In de navolgende paragrafen wordt nader toegelicht op welke onderdelen het waarderingskader is aangepast.

2. Sociale opbrengsten en schoolklimaat

De meeste veranderingen zijn aangebracht in de indicatoren omtrent sociale opbrengsten en schoolklimaat. In de afgelopen twee jaar heeft de inspectie dit onderwerp verder uitgewerkt en is hiermee aan de gang gegaan tijdens onderzoeken op scholen. In 2013 en 2014 was het onderdeel van pilot-onderzoeken en de afgelopen maanden is het onderwerp geweest op scholen die bezocht zijn in het kader van het onderwijsverslag. Al deze ervaringen hebben geleid tot de betreffende aanpassingen met dit besluit.

De meest fundamentele wijziging is dat de veiligheidsbeleving van leerlingen onderdeel is geworden van het kernkader. Dit sluit aan bij de nieuwe wetgeving.2 Daarnaast is het toegevoegd aan het aspect kwaliteitszorg als apart te beoordelen indicatoren.

3. Aandacht voor talent

Het belang van onderwijs aan talentvolle leerlingen wordt met de aanpassingen waartoe dit besluit strekt nog meer benadrukt. Twee indicatoren die daar expliciet over gaan zijn niet langer verdiepende indicatoren maar aanvullende indicatoren. Dat betekent dat de inspectie deze sneller zal meenemen in haar onderzoeken. Tijdens de expertanalyse stelt de inspectie zichzelf altijd de vraag of het zinvol is voor de school om deze indicatoren te onderzoeken.

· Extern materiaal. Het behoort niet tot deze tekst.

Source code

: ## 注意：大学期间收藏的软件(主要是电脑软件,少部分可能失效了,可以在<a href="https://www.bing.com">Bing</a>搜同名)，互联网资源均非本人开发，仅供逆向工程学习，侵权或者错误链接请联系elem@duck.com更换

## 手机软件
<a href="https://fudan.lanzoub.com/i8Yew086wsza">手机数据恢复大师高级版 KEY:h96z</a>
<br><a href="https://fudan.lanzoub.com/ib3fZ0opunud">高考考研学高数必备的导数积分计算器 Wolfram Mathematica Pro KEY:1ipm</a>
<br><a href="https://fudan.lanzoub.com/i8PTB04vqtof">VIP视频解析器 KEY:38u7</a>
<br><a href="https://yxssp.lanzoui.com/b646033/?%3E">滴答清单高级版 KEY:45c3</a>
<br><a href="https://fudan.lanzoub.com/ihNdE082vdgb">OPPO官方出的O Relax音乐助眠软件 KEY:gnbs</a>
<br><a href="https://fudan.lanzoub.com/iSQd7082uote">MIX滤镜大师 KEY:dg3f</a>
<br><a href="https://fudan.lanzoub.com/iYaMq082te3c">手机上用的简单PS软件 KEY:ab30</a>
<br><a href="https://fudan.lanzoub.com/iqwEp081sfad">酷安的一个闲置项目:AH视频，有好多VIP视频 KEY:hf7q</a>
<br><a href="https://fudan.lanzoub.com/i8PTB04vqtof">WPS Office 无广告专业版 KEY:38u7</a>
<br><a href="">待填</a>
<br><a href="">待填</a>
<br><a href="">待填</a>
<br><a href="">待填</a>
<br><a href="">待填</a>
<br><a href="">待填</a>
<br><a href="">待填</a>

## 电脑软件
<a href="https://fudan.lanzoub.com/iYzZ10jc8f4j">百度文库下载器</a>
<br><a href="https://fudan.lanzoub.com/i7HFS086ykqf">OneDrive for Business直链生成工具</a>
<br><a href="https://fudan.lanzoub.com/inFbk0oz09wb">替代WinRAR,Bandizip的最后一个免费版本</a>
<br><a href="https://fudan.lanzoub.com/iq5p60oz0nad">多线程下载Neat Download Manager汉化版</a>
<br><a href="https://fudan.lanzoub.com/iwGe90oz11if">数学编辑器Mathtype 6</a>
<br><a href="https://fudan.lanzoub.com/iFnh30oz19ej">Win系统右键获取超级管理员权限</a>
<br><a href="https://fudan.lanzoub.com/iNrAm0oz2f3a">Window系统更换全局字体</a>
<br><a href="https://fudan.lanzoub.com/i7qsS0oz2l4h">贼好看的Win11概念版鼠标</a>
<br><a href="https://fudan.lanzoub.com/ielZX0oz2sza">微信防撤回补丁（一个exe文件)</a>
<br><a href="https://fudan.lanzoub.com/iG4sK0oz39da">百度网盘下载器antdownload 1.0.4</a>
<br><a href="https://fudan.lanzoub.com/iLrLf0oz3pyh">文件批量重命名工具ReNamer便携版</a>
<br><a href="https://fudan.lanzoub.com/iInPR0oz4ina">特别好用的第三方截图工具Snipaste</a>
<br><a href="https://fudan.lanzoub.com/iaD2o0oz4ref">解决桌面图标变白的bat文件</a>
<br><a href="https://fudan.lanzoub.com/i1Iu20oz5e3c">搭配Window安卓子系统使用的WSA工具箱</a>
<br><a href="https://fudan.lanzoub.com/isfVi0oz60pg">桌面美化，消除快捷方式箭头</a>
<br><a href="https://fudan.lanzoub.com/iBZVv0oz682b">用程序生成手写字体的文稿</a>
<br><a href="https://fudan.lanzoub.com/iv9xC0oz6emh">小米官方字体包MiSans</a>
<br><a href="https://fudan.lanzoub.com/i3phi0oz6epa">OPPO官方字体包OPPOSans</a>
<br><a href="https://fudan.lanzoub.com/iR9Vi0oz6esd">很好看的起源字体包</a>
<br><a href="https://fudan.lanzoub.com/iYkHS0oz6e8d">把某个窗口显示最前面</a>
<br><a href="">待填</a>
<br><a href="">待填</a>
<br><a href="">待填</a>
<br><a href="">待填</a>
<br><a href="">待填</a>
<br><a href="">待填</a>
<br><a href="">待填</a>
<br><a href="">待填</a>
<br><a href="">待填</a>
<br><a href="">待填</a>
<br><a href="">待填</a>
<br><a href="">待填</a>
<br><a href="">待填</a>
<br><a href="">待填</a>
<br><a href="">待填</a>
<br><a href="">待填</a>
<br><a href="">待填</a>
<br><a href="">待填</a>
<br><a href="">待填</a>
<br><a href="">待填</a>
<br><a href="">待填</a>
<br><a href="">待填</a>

Daarnaast is kwaliteitsaspect 9 van het waarderingskader zodanig herzien dat ‘aanvullend onderwijs en ondersteuning’ ook getalenteerde leerlingen aangaat.

4. Aanpassingen aan wetgeving

Bij de volgende onderwerpen zijn indicatoren aangepast aan de wetgeving:

  • Onderwijstijd

  • Leraarschap

5. Relatie tot concept waarderingskader gedifferentieerd toezicht

Parallel aan dit technisch onderhoud loopt een ontwikkelingsproces waarbij de inspectie een kader ontwikkelt dat voor alle sectoren hetzelfde is. Dat kader is nog volop in ontwikkeling en heeft de status van een experimenteel kader waarmee de inspectie pilots uitvoert. Het reguliere werk van de inspectie is gebaseerd op het met dit besluit gewijzigde waarderingskader.

De inspecteur-generaal van het Onderwijs, M. Vogelzang


X Noot
1

Zoals vastgesteld met Stcrt. 2012, 26249 en nadien gewijzigd.

X Noot
2

Wet van 4 juni 2015 tot wijziging van enige onderwijswetten in verband met het invoeren van de verplichting voor scholen zorg te dragen voor de veiligheid op school (Stb. 2015, 238).